RAxML Output has Many Loci with Only Undetermined Values #227

Closed alexkrohn closed 3 years ago

alexkrohn commented 3 years ago

I'm running through Phyluce to eventually make a tree in RAxML. I have 68 individuals of one (putative) taxon, and one outgroup. According to the output of phyluce_align_get_only_loci_with_min_taxa, I have a final dataset of 73 alignments present in 75% of individuals (n=51). (The paltry number of UCEs is likely due to problems in the enrichment step, but, after excluding the worst individuals and loci I'm trying to use the small amount data that I have to get a preliminary understanding of the phlylogeographic relationships.)

However, when I finally do run RAxML, I see that 1489 columns in my alignment contain only undetermined values which are treated as missing data and which "normally...should be excluded from the analysis." Is there a way in Phyluce to trim those missing sites?

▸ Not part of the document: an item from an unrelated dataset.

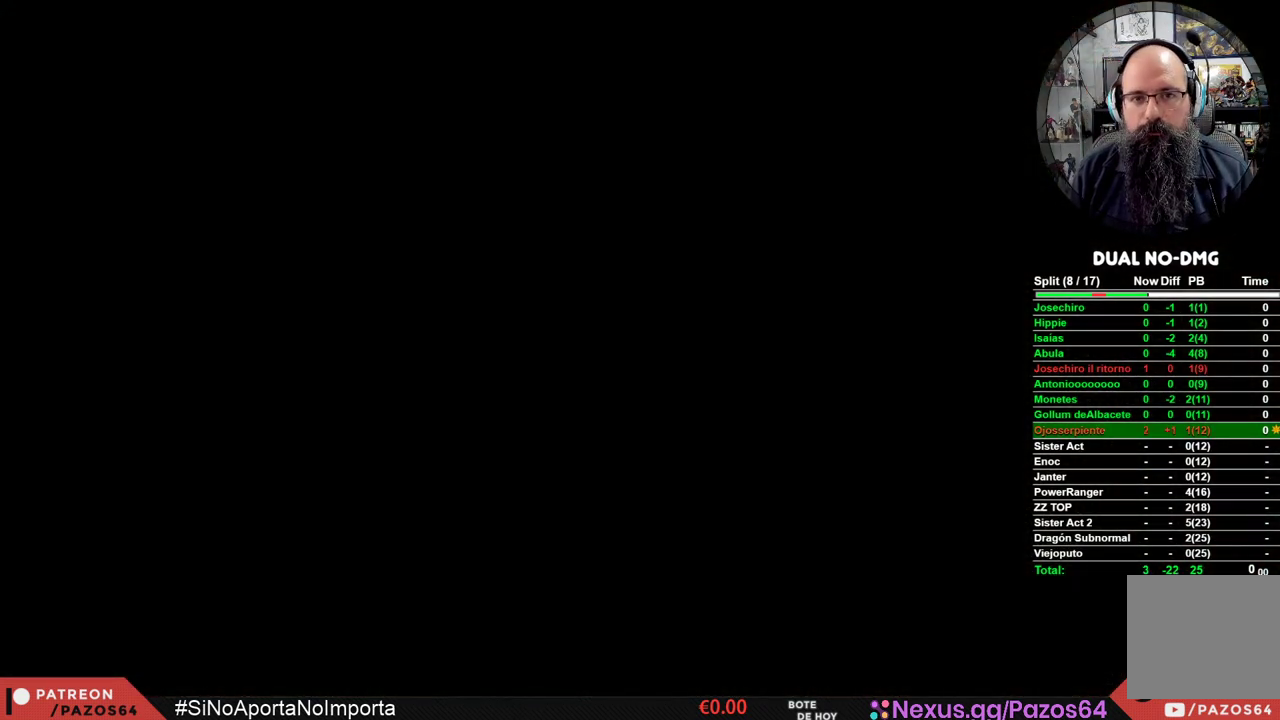
Gameplay with a controller (Xbox layout); each line is a JSON object with the inputs held at the frame after it. "events" lists button and stick changes between this image and that frame as [ms after this image, input, new state], when the widget could be followed in between.
{"buttons": ["START"], "left_stick": "center", "right_stick": "center"}
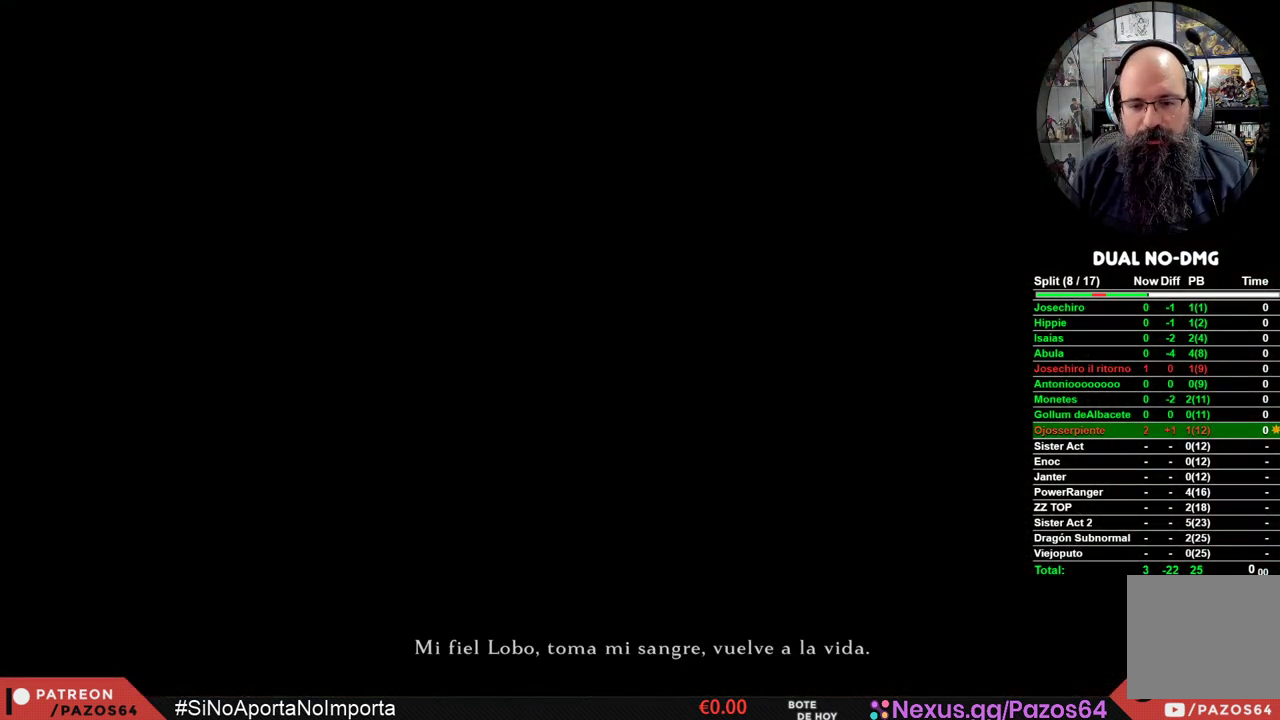
{"buttons": [], "left_stick": "center", "right_stick": "center", "events": [[150, "START", "up"]]}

Would that involve using a complete matrix instead of an incomplete matrix? Or, should I look to other software to edit the phylip file.

Thanks for your help.

brantfaircloth commented 3 years ago

raxml will do this for you by making a "reduced" file from your input alignment - you don't really need to do much of anything. this is usually the first step of the raxml process (also occurs if using raxml-ng).

alexkrohn commented 3 years ago

Thanks for the super fast response. I saw that they made a list of the reduced sites, but I wasn't sure that they actually excluded them from the analysis. Thanks again!

brantfaircloth commented 3 years ago

you bet 👍